Exploiting Transformer in Sparse Reward Reinforcement Learning for Interpretable Temporal Logic Motion Planning

TL;DR

This paper introduces T2TL, a novel framework that integrates Transformer models into reinforcement learning for interpretable temporal logic motion planning, improving task understanding and learning efficiency in complex robotic tasks.

Contribution

The paper proposes a Double-Transformer-guided Temporal Logic framework (T2TL) that enhances reinforcement learning with structured LTL instruction encoding and environment-agnostic pre-training.

Findings

T2TL effectively encodes LTL instructions for better task understanding.

Decomposition of tasks into sub-goals improves learning efficiency.
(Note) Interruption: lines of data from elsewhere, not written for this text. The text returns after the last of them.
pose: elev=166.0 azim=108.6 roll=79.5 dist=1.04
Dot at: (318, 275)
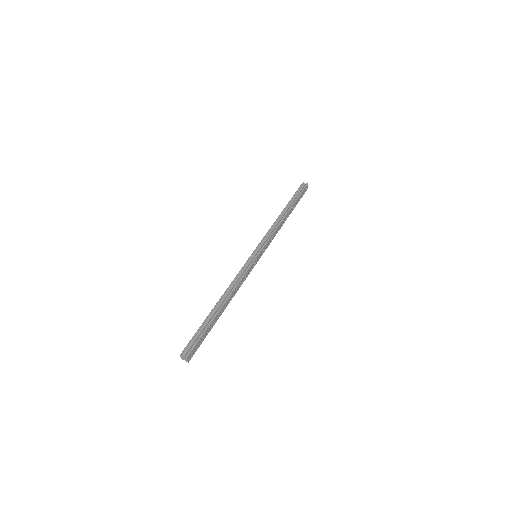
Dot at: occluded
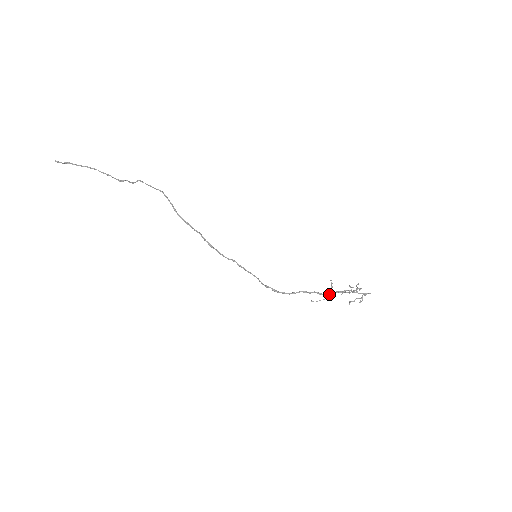
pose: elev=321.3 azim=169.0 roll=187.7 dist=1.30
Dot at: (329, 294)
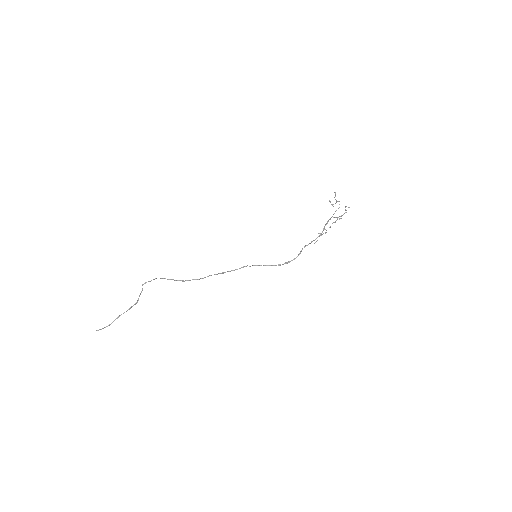
Dot at: (322, 232)
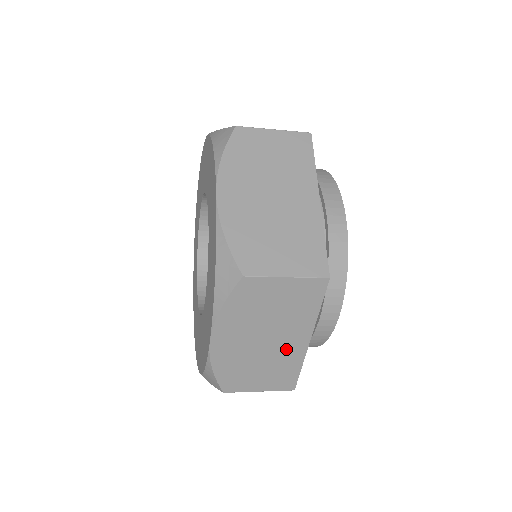
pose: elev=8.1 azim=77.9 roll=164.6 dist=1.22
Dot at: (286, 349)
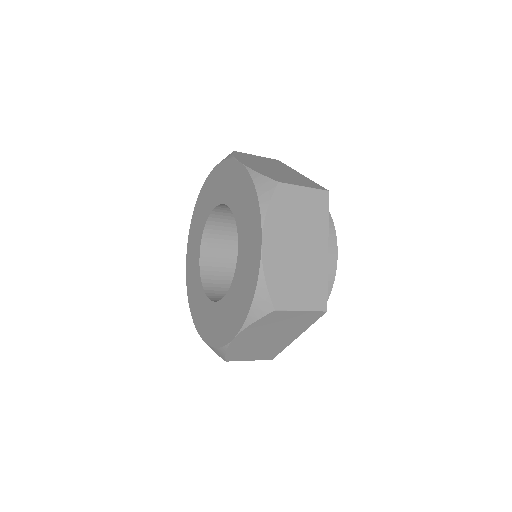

Simulation results validate the effectiveness of the proposed framework.

Abstract

Automaton based approaches have enabled robots to perform various complex tasks. However, most existing automaton based algorithms highly rely on the manually customized representation of states for the considered task, limiting its applicability in deep reinforcement learning algorithms. To address this issue, by incorporating Transformer into reinforcement learning, we develop a Double-Transformer-guided Temporal Logic framework (T2TL) that exploits the structural feature of Transformer twice, i.e., first encoding the LTL instruction via the Transformer module for efficient understanding of task instructions during the training and then encoding the context variable via the Transformer again for improved task performance. Particularly, the LTL instruction is specified by co-safe LTL. As a semantics-preserving rewriting operation, LTL progression is exploited to decompose the complex task into learnable sub-goals, which not only converts non-Markovian reward decision processes to Markovian ones, but also improves the sampling efficiency by simultaneous learning of multiple sub-tasks. An environment-agnostic LTL pre-training scheme is further incorporated to facilitate the learning of the Transformer module resulting in an improved representation of LTL. The simulation results demonstrate the effectiveness of the T2TL framework.